## Source extract
Vedat Karakuş

Personal information
- Date of birth: 28 February 1998 (age 28)
- Place of birth: Şanlıurfa, Turkey
- Height: 1.90 m (6 ft 3 in)
- Position: Goalkeeper

Team information
- Current team: Manisa
- Number: 1

Youth career
- 2010–2016: Lüleburgazspor

Senior career*
- Years: Team / Apps / (Gls)
- 2016–2019: Kayserispor / 1 / (0)
- 2019–2020: Modafen / 9 / (0)
- 2020–2025: Adana Demirspor / 23 / (0)
- 2025–: Manisa / 28 / (0)

= Vedat Karakuş =

Turkish footballer

Vedat Karakuş (born 28 February 1998) is a Turkish professional footballer who plays as a goalkeeper for TFF 1. Lig club Manisa.

## Directions
- 1) According to the Vedat Karakuş profile, which club did he play for during his youth career?
- 2) Extend the Vedat Karakuş profile, starting with the sentence after the one naming TFF 1. Lig club Manisa.

## Material supplied
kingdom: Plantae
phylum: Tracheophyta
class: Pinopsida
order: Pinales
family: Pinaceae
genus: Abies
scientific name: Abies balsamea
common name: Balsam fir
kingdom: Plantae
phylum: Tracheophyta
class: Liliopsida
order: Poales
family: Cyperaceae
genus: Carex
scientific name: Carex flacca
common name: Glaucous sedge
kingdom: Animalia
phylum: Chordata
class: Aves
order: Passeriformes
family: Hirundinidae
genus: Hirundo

## Responses
- 1) Lüleburgazspor, from 2010 to 2016.

- 2)
==Professional career==
Karakuş is a youth product of Lüleburgazspor, and signed his first professional contract with Kayserispor in 2016. made his professional debut for Kayserispor in a 5-0 Süper Lig loss to Fenerbahçe on 2 April 2018. He had a stint with Modafen in the TFF Third League in 2019. He transferred to Adana Demirspor in the TFF First League in January 2020 where he mainly acted as backup goalkeeper, and helped them get promoted into the Süper Lig for the 2021-22 season.